Of course, one has to be careful to disentangle the possible causes. For example, if two voting machines sit in different precincts, they will see different voter populations, so their undervote rate might differ even if the machines are exactly identical. Good data analysis must control for such factors or at least explain why they are not corrupting the results.

There are two serious studies that point to machine-dependent results. First, Mebane and Dill found that machines that had a certain error message in their logs had a higher undervote rate. According to the State study, this error message was caused by a particular method used by poll workers to wake the machines up in the morning; so the use of this method correlated with higher undervote rate.

Second, Charles Stewart, an MIT political scientist testifying for the Jennings campaign in the litigation, looked at how the undervote rate depended on when the voting machine was “cleared and tested”, an operation used to prepare the machine for use. Stewart found that machines that were cleared and tested later (closer to Election Day) had a higher undervote rate, and that machines that were cleared and tested on the same day as many other machines also had a higher undervote rate. One possibility is that clearing and testing a machine in a hurry, as the election deadline approached or just on a busy day, contributed to the undervote rate somehow.

Both studies indicate a link between the details of a how a machine was set up and used, and the undervote rate on that machine.
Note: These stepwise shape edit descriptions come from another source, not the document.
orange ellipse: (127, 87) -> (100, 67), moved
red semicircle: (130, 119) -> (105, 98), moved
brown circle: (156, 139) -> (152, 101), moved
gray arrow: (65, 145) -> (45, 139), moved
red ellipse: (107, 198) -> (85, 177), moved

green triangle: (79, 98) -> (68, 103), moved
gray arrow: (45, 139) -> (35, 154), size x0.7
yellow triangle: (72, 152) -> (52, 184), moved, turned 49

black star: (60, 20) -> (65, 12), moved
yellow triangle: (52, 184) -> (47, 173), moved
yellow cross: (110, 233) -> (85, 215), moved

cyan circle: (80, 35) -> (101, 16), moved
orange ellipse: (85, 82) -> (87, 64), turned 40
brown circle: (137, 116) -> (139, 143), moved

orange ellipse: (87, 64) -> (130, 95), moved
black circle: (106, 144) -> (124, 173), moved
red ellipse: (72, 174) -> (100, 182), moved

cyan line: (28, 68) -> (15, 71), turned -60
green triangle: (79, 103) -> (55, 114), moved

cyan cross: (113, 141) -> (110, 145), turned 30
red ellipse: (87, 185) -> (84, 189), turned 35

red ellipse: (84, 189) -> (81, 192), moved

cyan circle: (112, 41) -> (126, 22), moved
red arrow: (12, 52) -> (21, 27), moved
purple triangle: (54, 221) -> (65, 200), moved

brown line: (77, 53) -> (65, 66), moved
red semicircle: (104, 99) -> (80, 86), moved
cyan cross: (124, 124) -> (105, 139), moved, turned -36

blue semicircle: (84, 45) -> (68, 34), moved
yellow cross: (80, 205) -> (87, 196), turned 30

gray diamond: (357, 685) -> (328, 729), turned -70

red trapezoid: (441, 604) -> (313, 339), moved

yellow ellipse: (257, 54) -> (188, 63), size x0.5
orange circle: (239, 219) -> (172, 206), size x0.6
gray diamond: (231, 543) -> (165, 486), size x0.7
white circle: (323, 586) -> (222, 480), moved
That’s the kind of thing we’d expect to see with an intermittent bug, but not if undervotes were caused strictly by ballot design and user confusion.

Conclusion

What conclusion can we draw? Certainly we cannot say that a bug definitely caused undervotes. But we can say with confidence that the bug theory is still in the running, and needs to be considered alongside the ballot design theory as a possible cause of the Sarasota undervotes. If we want to get to the bottom of this, we need to investigate further, by looking more deeply into undervote patterns, and by examining the voting machine hardware and software.

[Correction (Feb. 28): I changed part (3) to say that the team “had” only a short time to do their sstudy. I originally wrote that they “were given” only a short time, which left the impression that the state had set a time limit for the study. As I understand it, the state did not impose such a time limit. I apologize for the error.]